Kibby Wind Power Project is a wind farm on Kibby Mountain in Franklin County, Maine, United States of America.

== History==
In the mid 1990s, Kibby Mountain entered the public spotlight when a wind farm was proposed for the mountain and neighboring peaks. The project was subject to much public debate and was revised repeatedly.
TransCanada Corporation's third proposal, in 2006, was for 44 3-megawatt (MW) wind turbines strung along the ridges of Kibby Mountain and nearby Kibby Range.
While still opposed by the advocacy group Friends of the Boundary Mountains, other environmental groups including the Appalachian Mountain Club, Maine Audubon, and Natural Resources Council of Maine announced their support for the project in 2007.
Among other conditions, TransCanada agreed not to develop wind facilities on approximately 1324 acre of land above 2700 ft near the project area.

On January 15, 2008, Maine's Land Use Regulation Commission (LURC) unanimously approved TransCanada's preliminary development plan and rezoning request for 2367 acre.

Brief 1
In the Kibby Wind Power Project text, how many turbines did TransCanada's 2006 proposal include, and at what capacity each?
Brief 2
Continue the Kibby Wind Power Project text from the end of its last sentence.

Records
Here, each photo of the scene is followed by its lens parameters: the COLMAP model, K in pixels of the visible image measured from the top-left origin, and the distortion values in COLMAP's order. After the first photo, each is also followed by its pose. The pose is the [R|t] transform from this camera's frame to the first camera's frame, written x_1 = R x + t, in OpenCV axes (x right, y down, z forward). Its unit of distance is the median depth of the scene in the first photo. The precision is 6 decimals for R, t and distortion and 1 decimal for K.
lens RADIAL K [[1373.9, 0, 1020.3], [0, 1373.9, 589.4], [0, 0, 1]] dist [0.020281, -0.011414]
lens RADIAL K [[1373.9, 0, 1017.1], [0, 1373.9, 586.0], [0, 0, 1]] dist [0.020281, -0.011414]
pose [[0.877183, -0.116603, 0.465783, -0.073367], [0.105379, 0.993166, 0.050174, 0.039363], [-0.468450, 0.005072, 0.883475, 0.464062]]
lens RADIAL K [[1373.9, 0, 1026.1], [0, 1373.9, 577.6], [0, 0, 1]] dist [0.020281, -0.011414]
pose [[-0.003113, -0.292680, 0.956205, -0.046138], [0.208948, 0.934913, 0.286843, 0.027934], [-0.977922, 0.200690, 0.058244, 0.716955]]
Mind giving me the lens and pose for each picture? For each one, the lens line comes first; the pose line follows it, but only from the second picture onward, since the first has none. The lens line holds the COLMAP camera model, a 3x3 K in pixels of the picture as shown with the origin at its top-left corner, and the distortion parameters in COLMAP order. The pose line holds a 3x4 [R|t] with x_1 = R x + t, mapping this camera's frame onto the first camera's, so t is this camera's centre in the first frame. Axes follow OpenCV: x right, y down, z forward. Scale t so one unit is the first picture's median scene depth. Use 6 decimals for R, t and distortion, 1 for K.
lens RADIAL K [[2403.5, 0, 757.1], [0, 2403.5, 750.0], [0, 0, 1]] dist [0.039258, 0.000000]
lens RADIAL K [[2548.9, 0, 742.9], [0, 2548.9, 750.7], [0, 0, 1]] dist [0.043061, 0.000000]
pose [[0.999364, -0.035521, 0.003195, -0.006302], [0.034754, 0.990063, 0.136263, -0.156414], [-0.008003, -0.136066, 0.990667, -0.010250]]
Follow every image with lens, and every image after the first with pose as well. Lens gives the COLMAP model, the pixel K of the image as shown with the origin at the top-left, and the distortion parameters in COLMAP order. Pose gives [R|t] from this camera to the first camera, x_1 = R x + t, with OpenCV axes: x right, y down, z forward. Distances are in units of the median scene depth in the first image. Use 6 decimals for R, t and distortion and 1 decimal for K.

Reply 1
It included 44 turbines of 3 megawatts each.

Reply 2
The commission rejected another, smaller wind power project on Black Nubble but concluded that the Kibby mountains have "relatively low use by the public, and these mountains have not been designated as having regionally scenic significance."
The LURC gave final approval on July 10, 2008.

The wind farm — at a capacity of 132 MW, New England's largest — is expected to generate about 357 million kilowatt-hours (41 MW·yr) of electricity annually.
Half the turbines were put online in October 2009, and the remainder in 2010.
The capital cost of the project has grown to approximately US $350 million.
An expansion, of perhaps 45 MW, is under consideration.